Runde drehen, Aussichtsturm in zwanzig Minuten. Bis dann.“
    „Bis
dann.“
    Imar
zwängte das Handy zurück in seine Jeanstasche. Die Hose klebte mittlerweile an
den Oberschenkeln und auch sein Pullover war völlig durchnässt. Solange er sich
bewegte, war das kein Problem, abgesehen davon, dass der Stoff zwischen seinen
Beinen scheuerte. Als er jedoch fünf Minuten später vom Joggen in einen
normalen schnellen Schritt fiel, dauerte es nicht lange, bis es ihn zu frösteln
begann. Er warf sich die Kapuze über und schlang die Hände um den Körper. Dann
eilte er weiter durch den Regen. Petr würde sich in einer knappen Viertelstunde
mit ihm treffen, und wenn Petr das für notwendig erachtete, war die Kacke
sprichwörtlich am Dampfen. Der Mann war nicht einer von der Sorte, die wegen
jedes Fliegendrecks direkt in Panik ausbrachen. Nein, Petr Stojic war ein
abgezockter, eiskalter Charakter, der sehr genau wusste, wann der Zeitpunkt
erreicht war, an dem man intervenieren musste. Es war nicht ausgeschlossen,
dass sie die gefassten Pläne ändern mussten.
     
    ***
     
    Das
Gebäude in der Molenstraat, das Bert van Heligs Angaben zufolge Imar Sinans
derzeitigen Wohnsitz darstellte, war eines von vielen, in absolut identischer
Architektur und aus rotbräunlichen Steinen erbauten Häuschen. Sie hatten Dächer
mit roten Dachziegeln, winzige Vorgärten und einen zurückgelagerten Balkon im
ersten Stockwerk. Lediglich in der Farbe der Haustür, der Hausnummer und der
Gestaltung des Gartens unterschieden sich die Bauwerke.
    Imar
Sinans Garten war weder Pflege noch Aufmerksamkeit zuteilgeworden. Ein
kümmerliches Obstbäumchen wurde umwuchert von einem vor Unkraut sprießendem
Stück Rasen und dieser wiederum umspannt von einer wild wachsenden Hecke ohne
Schnitt und Form. Die Tür war, allen übrigen Hauseingängen der Straße
widerstrebend, die in verschiedenen Lackfarben von Schwarz über Rot bis Grün
erstrahlten, schlicht grau, ein stumpfes wenig einladendes Grau.
    Kees
hatte sich noch einige Zeit am Hafen aufgehalten in der Hoffnung, Imar würde
früher oder später zurückkehren, aber der Mann war nicht blöd gewesen.

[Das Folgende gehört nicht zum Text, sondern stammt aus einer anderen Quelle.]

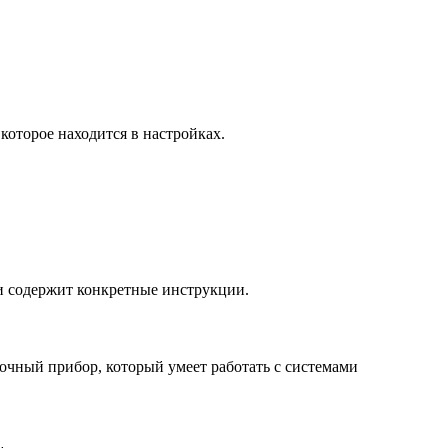
которое находится в настройках.
ии содержит конкретные инструкции.
очный прибор, который умеет работать с системами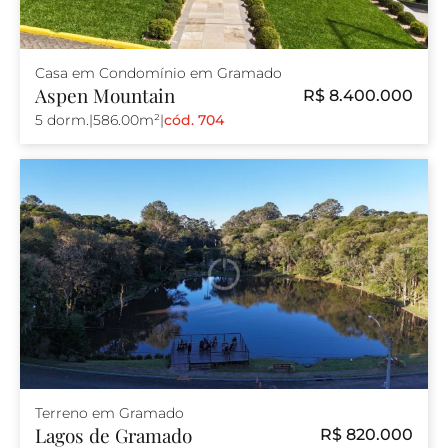
Casa em Condomínio em Gramado
Aspen Mountain
R$ 8.400.000
5 dorm.
|
586.00m²
|
cód. 704
Terreno em Gramado
Lagos de Gramado
R$ 820.000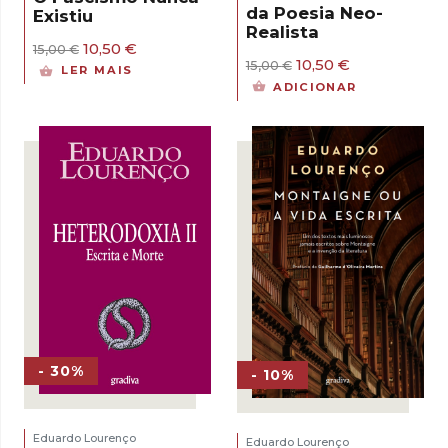
da Poesia Neo-
Existiu
Realista
O
O
10,50
€
15,00
€
O
O
preço
preço
10,50
€
15,00
€
LER MAIS
preço
preço
original
atual
ADICIONAR
original
atual
era:
é:
era:
é:
15,00 €.
10,50 €.
15,00 €.
10,50 €.
- 30%
- 10%
Eduardo Lourenço
Eduardo Lourenço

Schließlich war der Inspecteur gefahren und parkte seinen Wagen eine
Viertelstunde später in der Molenstraat.
    Zwar
gab er sich kaum der Erwartung hin, Sinan hier anzutreffen, aber eine andere
oder gar bessere Idee, als hier auf ihn zu warten, war ihm nicht gekommen. Der
Kerl war gewarnt, aber wenn er mit dem Gedanken spielte, unterzutauchen, so
dachte Bloemberg, kam er nicht umhin doch noch einmal hierher zurückzukehren,
um die wichtigsten Dinge und Dokumente mitzunehmen.